_DATA PROVIDED_
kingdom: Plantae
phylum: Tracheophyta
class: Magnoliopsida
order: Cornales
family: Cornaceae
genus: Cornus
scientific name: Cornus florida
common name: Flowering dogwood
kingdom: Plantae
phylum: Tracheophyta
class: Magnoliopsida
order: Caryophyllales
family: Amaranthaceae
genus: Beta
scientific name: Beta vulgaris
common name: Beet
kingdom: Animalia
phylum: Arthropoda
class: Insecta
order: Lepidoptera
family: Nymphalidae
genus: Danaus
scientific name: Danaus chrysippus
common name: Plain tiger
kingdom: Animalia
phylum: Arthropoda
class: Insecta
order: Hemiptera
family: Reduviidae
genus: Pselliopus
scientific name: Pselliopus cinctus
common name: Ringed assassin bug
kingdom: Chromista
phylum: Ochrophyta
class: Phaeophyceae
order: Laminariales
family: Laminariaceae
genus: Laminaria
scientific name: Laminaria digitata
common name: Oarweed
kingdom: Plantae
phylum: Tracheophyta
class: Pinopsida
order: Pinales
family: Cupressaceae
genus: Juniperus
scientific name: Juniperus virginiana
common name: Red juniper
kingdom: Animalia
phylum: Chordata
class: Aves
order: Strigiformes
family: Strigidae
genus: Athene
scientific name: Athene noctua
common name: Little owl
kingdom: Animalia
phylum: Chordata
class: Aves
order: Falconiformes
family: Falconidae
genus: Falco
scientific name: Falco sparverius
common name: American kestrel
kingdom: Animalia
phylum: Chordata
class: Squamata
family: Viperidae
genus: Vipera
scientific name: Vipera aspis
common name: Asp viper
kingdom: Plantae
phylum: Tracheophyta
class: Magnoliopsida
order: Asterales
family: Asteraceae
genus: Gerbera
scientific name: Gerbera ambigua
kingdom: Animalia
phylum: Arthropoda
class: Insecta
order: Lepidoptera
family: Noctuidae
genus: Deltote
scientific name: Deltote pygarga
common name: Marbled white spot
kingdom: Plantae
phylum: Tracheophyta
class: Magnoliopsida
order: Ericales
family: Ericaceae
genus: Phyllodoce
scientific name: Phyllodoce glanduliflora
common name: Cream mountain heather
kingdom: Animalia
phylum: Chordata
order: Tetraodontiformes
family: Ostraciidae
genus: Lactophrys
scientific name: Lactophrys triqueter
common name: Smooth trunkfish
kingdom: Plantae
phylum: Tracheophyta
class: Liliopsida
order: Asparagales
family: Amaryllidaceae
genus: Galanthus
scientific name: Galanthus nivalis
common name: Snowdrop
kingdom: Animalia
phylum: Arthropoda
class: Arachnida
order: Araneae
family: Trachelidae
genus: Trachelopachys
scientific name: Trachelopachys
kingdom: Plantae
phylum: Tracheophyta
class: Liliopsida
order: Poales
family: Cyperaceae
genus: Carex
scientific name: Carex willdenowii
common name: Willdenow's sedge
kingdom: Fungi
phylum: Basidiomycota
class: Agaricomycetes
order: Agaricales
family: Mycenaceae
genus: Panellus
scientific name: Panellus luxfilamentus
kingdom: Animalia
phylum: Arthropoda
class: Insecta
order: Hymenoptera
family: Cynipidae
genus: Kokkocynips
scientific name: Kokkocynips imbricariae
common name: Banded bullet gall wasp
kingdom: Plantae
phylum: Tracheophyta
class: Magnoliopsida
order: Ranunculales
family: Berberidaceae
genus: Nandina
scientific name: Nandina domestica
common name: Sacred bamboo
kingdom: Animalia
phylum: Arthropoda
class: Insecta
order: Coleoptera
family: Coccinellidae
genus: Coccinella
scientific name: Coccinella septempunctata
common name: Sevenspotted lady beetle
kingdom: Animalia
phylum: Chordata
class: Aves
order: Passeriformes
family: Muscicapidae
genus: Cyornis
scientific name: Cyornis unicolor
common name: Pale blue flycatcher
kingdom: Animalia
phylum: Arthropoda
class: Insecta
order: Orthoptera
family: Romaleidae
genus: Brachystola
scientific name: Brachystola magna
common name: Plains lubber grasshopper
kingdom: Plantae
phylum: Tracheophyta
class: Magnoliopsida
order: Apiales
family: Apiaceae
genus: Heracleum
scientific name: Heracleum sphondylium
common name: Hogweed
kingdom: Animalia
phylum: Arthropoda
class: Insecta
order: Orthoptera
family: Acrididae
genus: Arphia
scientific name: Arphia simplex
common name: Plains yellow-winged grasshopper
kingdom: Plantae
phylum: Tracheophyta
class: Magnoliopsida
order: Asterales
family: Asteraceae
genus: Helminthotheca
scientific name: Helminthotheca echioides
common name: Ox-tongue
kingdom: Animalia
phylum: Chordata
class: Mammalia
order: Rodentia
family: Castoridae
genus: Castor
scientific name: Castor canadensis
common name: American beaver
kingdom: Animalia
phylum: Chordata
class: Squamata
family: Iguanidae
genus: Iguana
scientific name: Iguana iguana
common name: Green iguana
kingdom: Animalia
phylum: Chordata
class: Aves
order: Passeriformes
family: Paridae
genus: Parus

_WHAT IS REQUIRED_
Lay out the stretch from the line containing "family: Iguanidae" through the last line, both included, as a numbered list, omitting any blank lines.

_RESULT BELOW_
1. family: Iguanidae
2. genus: Iguana
3. scientific name: Iguana iguana
4. common name: Green iguana
5. kingdom: Animalia
6. phylum: Chordata
7. class: Aves
8. order: Passeriformes
9. family: Paridae
10. genus: Parus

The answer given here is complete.